*Exercise details*. Go through the material below and count the lines containing the word "tersebut". Give that number by itself.

*Records shown*.
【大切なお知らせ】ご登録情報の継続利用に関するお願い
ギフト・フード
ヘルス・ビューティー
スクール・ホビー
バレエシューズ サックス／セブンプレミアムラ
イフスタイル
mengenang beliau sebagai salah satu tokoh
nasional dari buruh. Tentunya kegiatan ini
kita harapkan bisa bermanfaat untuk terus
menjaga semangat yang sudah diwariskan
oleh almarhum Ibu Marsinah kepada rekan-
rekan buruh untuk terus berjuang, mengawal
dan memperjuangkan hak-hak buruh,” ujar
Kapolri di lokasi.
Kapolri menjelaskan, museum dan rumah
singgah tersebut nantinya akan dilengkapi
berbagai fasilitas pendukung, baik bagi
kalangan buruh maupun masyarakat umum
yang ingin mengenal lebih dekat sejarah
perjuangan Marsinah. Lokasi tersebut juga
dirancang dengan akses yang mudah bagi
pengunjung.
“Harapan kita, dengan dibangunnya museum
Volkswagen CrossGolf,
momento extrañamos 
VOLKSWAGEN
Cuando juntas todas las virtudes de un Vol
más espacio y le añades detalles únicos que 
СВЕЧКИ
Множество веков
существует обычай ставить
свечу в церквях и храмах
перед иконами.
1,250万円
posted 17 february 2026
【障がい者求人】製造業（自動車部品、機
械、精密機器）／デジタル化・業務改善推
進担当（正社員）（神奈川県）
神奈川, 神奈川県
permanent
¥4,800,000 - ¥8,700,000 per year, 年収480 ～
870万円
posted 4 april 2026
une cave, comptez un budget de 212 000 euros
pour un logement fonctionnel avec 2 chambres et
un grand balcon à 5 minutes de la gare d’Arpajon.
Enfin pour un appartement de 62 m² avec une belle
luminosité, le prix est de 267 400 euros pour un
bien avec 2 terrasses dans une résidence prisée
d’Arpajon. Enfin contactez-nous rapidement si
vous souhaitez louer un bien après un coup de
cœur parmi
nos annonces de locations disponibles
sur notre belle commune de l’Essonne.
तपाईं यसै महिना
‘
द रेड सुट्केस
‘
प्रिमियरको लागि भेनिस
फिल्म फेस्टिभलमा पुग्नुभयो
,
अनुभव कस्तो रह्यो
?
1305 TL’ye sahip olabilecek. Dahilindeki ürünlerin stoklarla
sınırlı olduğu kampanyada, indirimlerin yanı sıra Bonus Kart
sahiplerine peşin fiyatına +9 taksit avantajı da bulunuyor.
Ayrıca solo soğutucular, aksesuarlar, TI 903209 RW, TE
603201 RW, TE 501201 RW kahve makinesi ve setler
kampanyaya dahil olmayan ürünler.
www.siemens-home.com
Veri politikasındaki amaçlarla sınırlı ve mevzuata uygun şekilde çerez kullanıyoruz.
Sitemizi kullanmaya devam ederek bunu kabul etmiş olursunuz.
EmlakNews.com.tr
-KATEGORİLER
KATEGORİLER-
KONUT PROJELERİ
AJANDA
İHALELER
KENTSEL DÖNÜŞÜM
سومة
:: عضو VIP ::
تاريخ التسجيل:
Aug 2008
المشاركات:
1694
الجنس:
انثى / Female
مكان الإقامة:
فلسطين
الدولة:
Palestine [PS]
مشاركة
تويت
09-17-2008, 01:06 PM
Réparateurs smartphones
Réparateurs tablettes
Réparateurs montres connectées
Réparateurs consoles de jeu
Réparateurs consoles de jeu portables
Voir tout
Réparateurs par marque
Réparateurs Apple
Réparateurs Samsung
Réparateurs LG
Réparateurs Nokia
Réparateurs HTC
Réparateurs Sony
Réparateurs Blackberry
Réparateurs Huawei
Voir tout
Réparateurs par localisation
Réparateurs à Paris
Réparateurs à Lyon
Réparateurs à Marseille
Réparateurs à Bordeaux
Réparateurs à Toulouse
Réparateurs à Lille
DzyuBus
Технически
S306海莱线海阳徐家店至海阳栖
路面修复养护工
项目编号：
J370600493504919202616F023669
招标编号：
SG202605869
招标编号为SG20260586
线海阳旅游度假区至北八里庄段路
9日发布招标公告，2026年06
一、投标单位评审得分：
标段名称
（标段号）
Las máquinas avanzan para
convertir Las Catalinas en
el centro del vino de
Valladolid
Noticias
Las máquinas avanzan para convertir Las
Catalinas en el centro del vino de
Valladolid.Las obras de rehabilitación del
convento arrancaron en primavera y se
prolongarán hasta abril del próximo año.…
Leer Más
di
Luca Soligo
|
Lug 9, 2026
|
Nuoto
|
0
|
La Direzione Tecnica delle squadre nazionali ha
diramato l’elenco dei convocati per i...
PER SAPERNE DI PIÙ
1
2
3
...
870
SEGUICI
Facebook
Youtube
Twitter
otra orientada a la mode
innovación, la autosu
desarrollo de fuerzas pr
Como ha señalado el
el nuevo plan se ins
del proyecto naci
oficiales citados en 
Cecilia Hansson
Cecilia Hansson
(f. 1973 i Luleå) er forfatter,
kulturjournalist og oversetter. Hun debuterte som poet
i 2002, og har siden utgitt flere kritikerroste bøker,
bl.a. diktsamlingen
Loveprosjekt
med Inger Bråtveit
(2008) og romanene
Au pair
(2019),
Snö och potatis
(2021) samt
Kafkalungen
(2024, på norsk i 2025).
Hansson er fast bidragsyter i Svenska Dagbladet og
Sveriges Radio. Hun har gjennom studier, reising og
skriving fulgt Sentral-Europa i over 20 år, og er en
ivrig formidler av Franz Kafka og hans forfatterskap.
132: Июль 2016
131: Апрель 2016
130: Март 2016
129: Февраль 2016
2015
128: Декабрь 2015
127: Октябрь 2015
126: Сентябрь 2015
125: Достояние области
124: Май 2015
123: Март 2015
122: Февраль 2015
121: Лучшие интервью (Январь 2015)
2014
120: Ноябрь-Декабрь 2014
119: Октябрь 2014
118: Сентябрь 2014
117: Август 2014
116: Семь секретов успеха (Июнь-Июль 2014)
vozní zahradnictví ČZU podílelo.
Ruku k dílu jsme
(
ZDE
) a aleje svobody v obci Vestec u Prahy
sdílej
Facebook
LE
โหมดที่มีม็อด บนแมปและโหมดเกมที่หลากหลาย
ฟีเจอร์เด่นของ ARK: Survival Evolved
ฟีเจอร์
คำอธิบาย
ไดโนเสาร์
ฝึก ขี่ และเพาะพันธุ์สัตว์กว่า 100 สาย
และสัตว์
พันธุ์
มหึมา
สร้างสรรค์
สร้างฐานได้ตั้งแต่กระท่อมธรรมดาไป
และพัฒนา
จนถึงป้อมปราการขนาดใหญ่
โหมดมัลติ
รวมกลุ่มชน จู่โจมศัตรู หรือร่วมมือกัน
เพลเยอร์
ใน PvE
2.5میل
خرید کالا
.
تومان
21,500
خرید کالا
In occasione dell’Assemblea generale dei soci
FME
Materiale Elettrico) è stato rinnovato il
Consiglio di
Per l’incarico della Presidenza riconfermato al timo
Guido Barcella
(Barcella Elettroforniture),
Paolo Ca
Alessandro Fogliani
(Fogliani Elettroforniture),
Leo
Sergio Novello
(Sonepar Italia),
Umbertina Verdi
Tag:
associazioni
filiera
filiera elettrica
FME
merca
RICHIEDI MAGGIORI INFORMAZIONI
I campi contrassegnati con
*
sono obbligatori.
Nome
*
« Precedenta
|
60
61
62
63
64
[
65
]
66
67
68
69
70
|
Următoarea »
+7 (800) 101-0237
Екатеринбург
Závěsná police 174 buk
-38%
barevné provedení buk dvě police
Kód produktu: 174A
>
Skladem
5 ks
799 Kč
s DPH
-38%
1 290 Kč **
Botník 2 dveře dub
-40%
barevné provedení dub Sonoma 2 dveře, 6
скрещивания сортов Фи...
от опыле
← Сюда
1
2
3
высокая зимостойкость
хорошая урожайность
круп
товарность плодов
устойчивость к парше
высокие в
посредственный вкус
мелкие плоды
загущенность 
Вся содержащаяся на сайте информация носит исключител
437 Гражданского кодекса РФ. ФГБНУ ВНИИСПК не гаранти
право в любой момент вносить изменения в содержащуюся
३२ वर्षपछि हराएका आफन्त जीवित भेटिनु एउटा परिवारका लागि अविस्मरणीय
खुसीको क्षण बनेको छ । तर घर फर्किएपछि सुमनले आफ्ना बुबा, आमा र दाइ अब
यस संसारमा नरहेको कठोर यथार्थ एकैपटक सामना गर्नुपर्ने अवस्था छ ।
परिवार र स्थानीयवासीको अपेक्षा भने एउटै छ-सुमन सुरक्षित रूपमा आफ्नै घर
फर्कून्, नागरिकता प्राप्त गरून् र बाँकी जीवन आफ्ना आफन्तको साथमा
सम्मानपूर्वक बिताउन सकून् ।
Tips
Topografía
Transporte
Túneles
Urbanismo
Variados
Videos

*Written response*. 2